[ 上田杏菜インタビュー② ]
―― 社会を見つめ、自分を見つめ直すためのアート

アートをめぐる新たな文脈づくり
―― アーティゾン美術館は、前身となるブリヂストン美術館と比べ、現代美術の収集や企画に、より注力しているとうかがっています。
上田杏菜(以下、上田) はい。当館のコレクションと現代作家による作品を組み合わせた展覧会など、これまでの活動を現代美術に、ひいては現代社会にどのようにつなげていくかを模索しています。当館には日本や西洋の近現代美術を専門とするキュレーターがいますので、それぞれの研究を軸に、時には領域をオーバーラップしながら美術館活動に生かしています。

Photo by Nacása & Partners, Courtesy of Artizon Museum ©️Tomoko Konoike
―― アーティゾン美術館の充実したコレクションがあるからこそ、独自性の高い展覧会が実現できるというわけですね。
上田 新たな作品の収蔵、コレクションの充実が、美術館活動のなかで大きな部分を占めています。コレクションを通した研究が、次なる展覧会につながります。個々の作品の価値だけではなく、それらが当館のコレクションとどのようにつながり、新しい文脈や意味が生まれるのかという点も重要です。
―― ところで、アーティゾン美術館はミュージアムタワー京橋(以下、MTK)というオフィスビルの中に構えられたもので、働く場所とアートがシームレスにつながる場でもあります。キュレーターとしてそうした環境についてはどのように捉えていますか。
上田 私にとっては、アートは社会の一部だと思っています。アートをとおして社会と向き合うことは、その社会の中で生きる自分と向き合うきっかけにもなります。
今盛んに言われているように、ビジネスパーソンがアートから新しい感性やボキャブラリーを得て、アウトプットに活用するのはとても良いことですね。一方で、アウトプットだけではなく、インプットにおいてもアートはひとつの役割をもっているように思います。それはアートをとおして、自分自身を知るということです。「何かアウトプットしなくては」と気構えて美術館に行くのではなく、素の状態で目の前にある作品と向き合ってみる。MTKを訪れ、働く方であれば、そうした機会に自然と巡り合うことができるのではないでしょうか。

ジャーナリングとしてのアート鑑賞
―― 本展の会期中、MTKで働くビジネスパーソンを招いたギャラリートークが行われましたね。
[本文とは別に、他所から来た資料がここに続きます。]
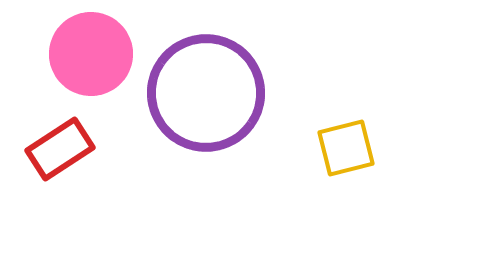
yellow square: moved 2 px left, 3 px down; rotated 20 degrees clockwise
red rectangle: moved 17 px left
トークの後にはアボリジナル・アートの世界観を味わうフードイベントも開催されました。
上田 アート鑑賞は視覚に頼ることが多い体験なので、味覚や触覚といった別の感覚をとおしてアートを感じようという、とてもおもしろい試みとなりました。アボリジナルの食文化にルーツを持つ、普段の生活やオフィスワークのなかであまり口にしない食材をとおして、現地の文化について触れる機会にもなりました。


―― そのような体験を経ることで、やがては食を楽しむようにアートに触れるというような思考や態度が、ビジネスパーソンに芽生えるのかもしれません。
上田 近年、ジャーナリングが注目されています。自身の気持ちを紙に書くうちに「自分はこういうことを思っていたんだ」「こんなことに悩んでいたんだ」といった気づきにつながります。ジャーナリングと同じように、アート鑑賞をとおして自らを見つめることができると思うのです。

オフィスと同じ建物に美術館があり、いつでも好きな時にアートに触れられるという恵まれた環境があるからこそ、自分の気持ちに向き合う時間を意識的に取り入れることの意味が強く発揮されるのではないでしょうか。「この絵はどういう背景で描かれたのか」と“理解”することも大事ですが、それよりもアートを目の前にして自分の中にどんな感情が湧き起こっているのかを捉える。ひとつの作品鑑賞のあり方としておもしろいのではないかと思います。
普段はあまりアートに触れたことがなくても、数分でいいので立ち寄ってみて、絵の前にただ立ってみる。いろんな作品や展覧会を見ながら、ありのままの自分を捉え、心の動きをマッピングしてみてみるというワークも良いかもしれません。そのようにしてインプットしてきたものを、いつか思わぬかたちで外に出せるチャンスが来るはずです。